(Recorded data)
begin

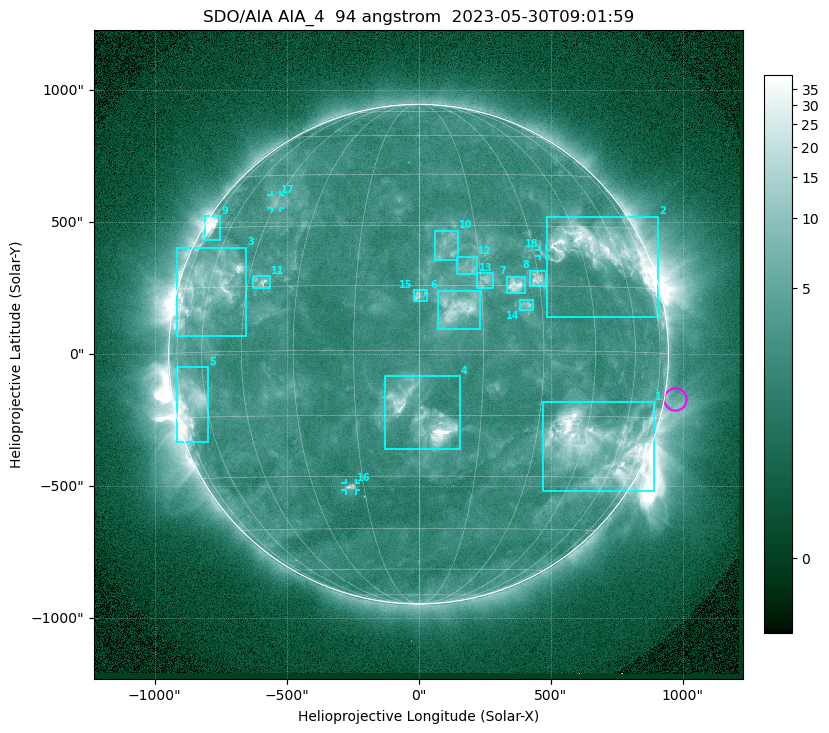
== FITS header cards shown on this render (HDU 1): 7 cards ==
TELESCOP= 'SDO/AIA '           / For AIA: SDO/AIA
INSTRUME= 'AIA_4   '           / For AIA: AIA_ATA1, AIA_ATA2, AIA_ATA3 or AIA_AT
WAVELNTH=                   94 / [angstrom] Wavelength
WAVEUNIT= 'angstrom'           / Wavelength unit: angstrom
DATE-OBS= '2023-05-30T09:01:59.122' / [ISO] Date when observation started; ISO 8
CTYPE1  = 'HPLN-TAN'           / CTYPE1: HPLN
CTYPE2  = 'HPLT-TAN'           / CTYPE2: HPLT

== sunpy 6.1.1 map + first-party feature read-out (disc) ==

end

Short problem: Retype the lines above character for character, leaving the pictures out.

Written answer:
== FITS header cards shown on this render (HDU 1): 7 cards ==
TELESCOP= 'SDO/AIA '           / For AIA: SDO/AIA
INSTRUME= 'AIA_4   '           / For AIA: AIA_ATA1, AIA_ATA2, AIA_ATA3 or AIA_AT
WAVELNTH=                   94 / [angstrom] Wavelength
WAVEUNIT= 'angstrom'           / Wavelength unit: angstrom
DATE-OBS= '2023-05-30T09:01:59.122' / [ISO] Date when observation started; ISO 8
CTYPE1  = 'HPLN-TAN'           / CTYPE1: HPLN
CTYPE2  = 'HPLT-TAN'           / CTYPE2: HPLT

== sunpy 6.1.1 map + first-party feature read-out (disc) ==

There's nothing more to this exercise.